The next place we called at was the house of an old joiner. He was lying very ill upstairs. … When we went in, the wife was cleaning her well-nigh empty house. … The family was seven in number—man, wife, and five children. … The wife told me that they had only 6s. a-week coming in for the seven to live upon. My companion was the weekly visitor who relieved them. She told me that her husband was sixty-eight years old; she was not forty. She said that her husband was not strong, and he had been going nearly barefoot and clemmed [starved] all through last winter, and she was afraid he had got his death of cold. They had not a bed left to lie upon. ‘My husband,’ said she, ‘was a master joiner once, and was doing very well. But you see how we are now.’

… My friend pointed to one of the cottages we passed, and said that the last time he called there, he found the family all seated round a large bowl of porridge, made of Indian meal. This meal is sold at a penny a pound.

‘Indian Meal is the Irish name for maize or cornmeal. Maize was introduced to Ireland during the Potato Famine of 1847 but lost its popularity in the 1960s. According to oral history North American Indians sent maize to Ireland to help the poor during the Famine, hence the name.’ [1]

… we called at a cottage in EVERTON GARDENS. It was as clean as a gentleman’s parlour; but there was no furniture in sight except a table, and, upon the table, a fine bush of fresh hawthorn blossom, stuck in a pint jug full of water. Here, I heard again the common story—they had been several months out of work; their household goods had dribbled away in ruinous sales, for something to live upon; and now, they had very little left but the walls. …

It was now a little past noon, and we spent a few minutes looking through the Catholic schoolhouse, in Trinity Ward—a spacious brick building. The scholars were away at dinner. My friend is master of the school. His assistant offered to go with us to one or two Irish families in a close wynd, hard by, called WILKIE’S COURT. In every case I had the great advantage of being thus accompanied by gentlemen who were friendly and familiar with the poor we visited. This was a great facility to me. Wilkie’s Court is a little cul de sac, with about half-a-dozen wretched cottages in it, fronted by a dead wall. The inhabitants of the place are all Irish. They were nearly all kept alive by relief from one source or other; but their poverty was not relieved by that cleanliness which I had witnessed in so many equally poor houses, making the best use of those simple means of comfort which are invaluable, although they cost little or nothing. In the first house we called at, a middle-aged woman was pacing slowly about the unwholesome house with a child in her arms.
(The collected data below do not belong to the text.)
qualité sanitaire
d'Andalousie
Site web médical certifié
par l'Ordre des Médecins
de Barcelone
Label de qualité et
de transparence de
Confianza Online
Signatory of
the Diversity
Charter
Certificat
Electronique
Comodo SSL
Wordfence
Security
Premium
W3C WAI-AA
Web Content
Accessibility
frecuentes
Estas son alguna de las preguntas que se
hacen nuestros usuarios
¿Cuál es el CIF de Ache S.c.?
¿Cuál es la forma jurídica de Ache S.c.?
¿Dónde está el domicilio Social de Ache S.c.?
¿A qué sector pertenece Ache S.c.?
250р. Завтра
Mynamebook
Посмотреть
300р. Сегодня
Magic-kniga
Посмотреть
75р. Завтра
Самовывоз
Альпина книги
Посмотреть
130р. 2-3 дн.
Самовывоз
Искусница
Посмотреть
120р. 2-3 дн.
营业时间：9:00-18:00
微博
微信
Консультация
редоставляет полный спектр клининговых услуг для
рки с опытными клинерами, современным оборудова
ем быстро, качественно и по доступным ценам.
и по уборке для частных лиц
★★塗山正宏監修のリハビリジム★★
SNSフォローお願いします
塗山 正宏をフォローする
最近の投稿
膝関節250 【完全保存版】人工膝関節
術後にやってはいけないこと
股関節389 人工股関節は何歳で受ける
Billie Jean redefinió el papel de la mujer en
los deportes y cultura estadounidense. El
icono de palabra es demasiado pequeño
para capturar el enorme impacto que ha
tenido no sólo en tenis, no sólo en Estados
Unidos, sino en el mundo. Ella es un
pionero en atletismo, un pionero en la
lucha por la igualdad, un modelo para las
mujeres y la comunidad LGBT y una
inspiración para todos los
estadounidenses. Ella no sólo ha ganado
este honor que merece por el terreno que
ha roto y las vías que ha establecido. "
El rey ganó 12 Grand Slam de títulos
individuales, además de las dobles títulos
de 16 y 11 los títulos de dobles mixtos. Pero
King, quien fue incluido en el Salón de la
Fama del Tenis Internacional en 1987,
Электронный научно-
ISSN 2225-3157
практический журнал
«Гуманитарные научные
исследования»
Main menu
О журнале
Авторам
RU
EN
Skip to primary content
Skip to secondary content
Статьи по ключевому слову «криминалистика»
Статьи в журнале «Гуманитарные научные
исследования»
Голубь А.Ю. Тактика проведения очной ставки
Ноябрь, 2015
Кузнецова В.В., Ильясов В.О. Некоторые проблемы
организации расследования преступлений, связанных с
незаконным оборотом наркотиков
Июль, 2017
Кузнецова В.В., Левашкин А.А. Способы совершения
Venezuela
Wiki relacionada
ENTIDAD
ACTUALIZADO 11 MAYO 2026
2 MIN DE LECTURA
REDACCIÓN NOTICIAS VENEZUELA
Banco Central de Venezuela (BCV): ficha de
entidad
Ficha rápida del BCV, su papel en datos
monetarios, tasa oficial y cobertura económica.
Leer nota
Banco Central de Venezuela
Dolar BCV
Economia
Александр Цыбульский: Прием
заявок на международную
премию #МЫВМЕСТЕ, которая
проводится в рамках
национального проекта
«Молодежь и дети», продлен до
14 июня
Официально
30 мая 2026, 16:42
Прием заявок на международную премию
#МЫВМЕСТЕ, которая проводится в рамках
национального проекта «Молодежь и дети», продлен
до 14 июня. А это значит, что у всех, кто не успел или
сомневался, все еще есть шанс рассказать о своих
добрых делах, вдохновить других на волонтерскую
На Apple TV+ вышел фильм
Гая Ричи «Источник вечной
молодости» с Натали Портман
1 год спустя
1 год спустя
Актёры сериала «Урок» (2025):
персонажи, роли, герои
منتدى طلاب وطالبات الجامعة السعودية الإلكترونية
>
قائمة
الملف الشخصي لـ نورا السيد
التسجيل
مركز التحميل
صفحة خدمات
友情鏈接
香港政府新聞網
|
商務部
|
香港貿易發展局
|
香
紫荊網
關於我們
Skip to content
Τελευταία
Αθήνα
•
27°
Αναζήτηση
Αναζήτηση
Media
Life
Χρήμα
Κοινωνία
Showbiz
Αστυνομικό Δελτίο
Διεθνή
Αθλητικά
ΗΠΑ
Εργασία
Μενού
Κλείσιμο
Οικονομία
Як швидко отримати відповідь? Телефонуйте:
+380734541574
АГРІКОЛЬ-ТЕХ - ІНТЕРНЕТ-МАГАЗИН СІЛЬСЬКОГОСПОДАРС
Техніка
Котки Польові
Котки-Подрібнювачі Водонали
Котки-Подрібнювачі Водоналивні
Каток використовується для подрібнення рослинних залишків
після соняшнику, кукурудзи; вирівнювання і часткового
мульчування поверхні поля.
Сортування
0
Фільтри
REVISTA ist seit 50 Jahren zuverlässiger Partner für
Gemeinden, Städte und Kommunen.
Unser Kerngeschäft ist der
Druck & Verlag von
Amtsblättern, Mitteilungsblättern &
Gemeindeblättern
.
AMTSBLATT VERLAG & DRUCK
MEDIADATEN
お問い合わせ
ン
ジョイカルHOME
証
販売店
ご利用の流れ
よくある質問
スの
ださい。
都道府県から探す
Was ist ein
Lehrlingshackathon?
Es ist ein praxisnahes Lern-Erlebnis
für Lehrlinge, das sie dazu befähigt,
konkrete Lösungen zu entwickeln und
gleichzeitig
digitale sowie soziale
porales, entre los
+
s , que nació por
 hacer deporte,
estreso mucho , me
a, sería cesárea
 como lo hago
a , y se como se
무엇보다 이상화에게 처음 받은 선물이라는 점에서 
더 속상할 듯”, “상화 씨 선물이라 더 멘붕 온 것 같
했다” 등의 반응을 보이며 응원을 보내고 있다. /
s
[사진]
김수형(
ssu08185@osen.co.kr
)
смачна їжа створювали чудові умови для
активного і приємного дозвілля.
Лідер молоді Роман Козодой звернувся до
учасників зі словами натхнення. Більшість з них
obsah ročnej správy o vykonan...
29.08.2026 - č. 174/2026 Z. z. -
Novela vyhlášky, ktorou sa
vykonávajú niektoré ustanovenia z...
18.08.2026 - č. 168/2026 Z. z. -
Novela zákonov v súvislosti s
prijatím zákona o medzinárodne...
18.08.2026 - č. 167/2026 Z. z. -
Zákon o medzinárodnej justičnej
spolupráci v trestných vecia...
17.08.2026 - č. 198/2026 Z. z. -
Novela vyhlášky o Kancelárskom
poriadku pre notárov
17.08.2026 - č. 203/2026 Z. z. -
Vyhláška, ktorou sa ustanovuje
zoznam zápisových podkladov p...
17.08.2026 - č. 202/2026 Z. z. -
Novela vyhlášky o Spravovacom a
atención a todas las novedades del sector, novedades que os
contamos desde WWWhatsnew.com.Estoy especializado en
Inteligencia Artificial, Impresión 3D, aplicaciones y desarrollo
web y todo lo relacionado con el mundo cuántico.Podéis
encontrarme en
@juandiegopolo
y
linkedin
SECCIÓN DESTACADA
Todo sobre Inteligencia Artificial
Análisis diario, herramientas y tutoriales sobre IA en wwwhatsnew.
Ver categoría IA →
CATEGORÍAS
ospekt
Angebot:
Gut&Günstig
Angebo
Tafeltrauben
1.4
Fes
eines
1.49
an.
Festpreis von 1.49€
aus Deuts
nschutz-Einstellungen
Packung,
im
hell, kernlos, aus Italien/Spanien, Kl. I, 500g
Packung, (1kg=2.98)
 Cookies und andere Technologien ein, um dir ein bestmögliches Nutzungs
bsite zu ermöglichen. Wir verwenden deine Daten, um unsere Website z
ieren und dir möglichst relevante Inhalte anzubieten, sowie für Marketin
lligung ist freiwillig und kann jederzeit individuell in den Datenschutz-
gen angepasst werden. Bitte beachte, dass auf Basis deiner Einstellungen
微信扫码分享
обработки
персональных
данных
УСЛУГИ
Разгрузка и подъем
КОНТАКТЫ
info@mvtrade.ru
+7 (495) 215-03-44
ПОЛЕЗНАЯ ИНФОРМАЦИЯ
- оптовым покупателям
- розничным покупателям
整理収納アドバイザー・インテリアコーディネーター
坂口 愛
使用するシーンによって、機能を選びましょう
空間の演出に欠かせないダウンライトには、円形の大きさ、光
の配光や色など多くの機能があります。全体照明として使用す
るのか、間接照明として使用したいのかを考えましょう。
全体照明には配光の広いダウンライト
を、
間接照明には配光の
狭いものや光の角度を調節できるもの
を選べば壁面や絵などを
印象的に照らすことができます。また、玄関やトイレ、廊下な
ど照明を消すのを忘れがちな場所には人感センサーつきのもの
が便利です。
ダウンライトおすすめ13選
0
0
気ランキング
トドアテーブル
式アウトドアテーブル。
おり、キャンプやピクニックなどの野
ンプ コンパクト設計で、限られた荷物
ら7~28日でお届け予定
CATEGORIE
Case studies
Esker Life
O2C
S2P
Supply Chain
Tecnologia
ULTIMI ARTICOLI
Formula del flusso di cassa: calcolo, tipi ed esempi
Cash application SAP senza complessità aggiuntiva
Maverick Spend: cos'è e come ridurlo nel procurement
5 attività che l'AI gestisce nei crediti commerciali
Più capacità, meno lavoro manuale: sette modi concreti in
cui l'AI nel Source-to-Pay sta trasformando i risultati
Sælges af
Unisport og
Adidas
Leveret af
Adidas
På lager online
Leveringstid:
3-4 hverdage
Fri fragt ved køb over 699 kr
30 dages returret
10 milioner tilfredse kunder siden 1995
The next house was, in some respects, more comfortable than the last, though it was quite as poor in household goods. There was one flimsy deal table, one little chair, and two half-penny pictures of Catholic saints pinned against the wall.
‘Sure, I sold the other table since you were here before,’ said the woman to my friend; ‘I sold it for two-and-eightpence, and bought this one for sixpence.’
At the house of another Irish family, my friend inquired where all the chairs were gone.
‘Oh,’ said a young woman, ’the bailiffs fetched everything away, barring the one seat, when we were living in Lancaster Street.’
‘Where do you all sit now, then?’
‘My mother sits there,’ replied she, ‘and we sit upon the floor.’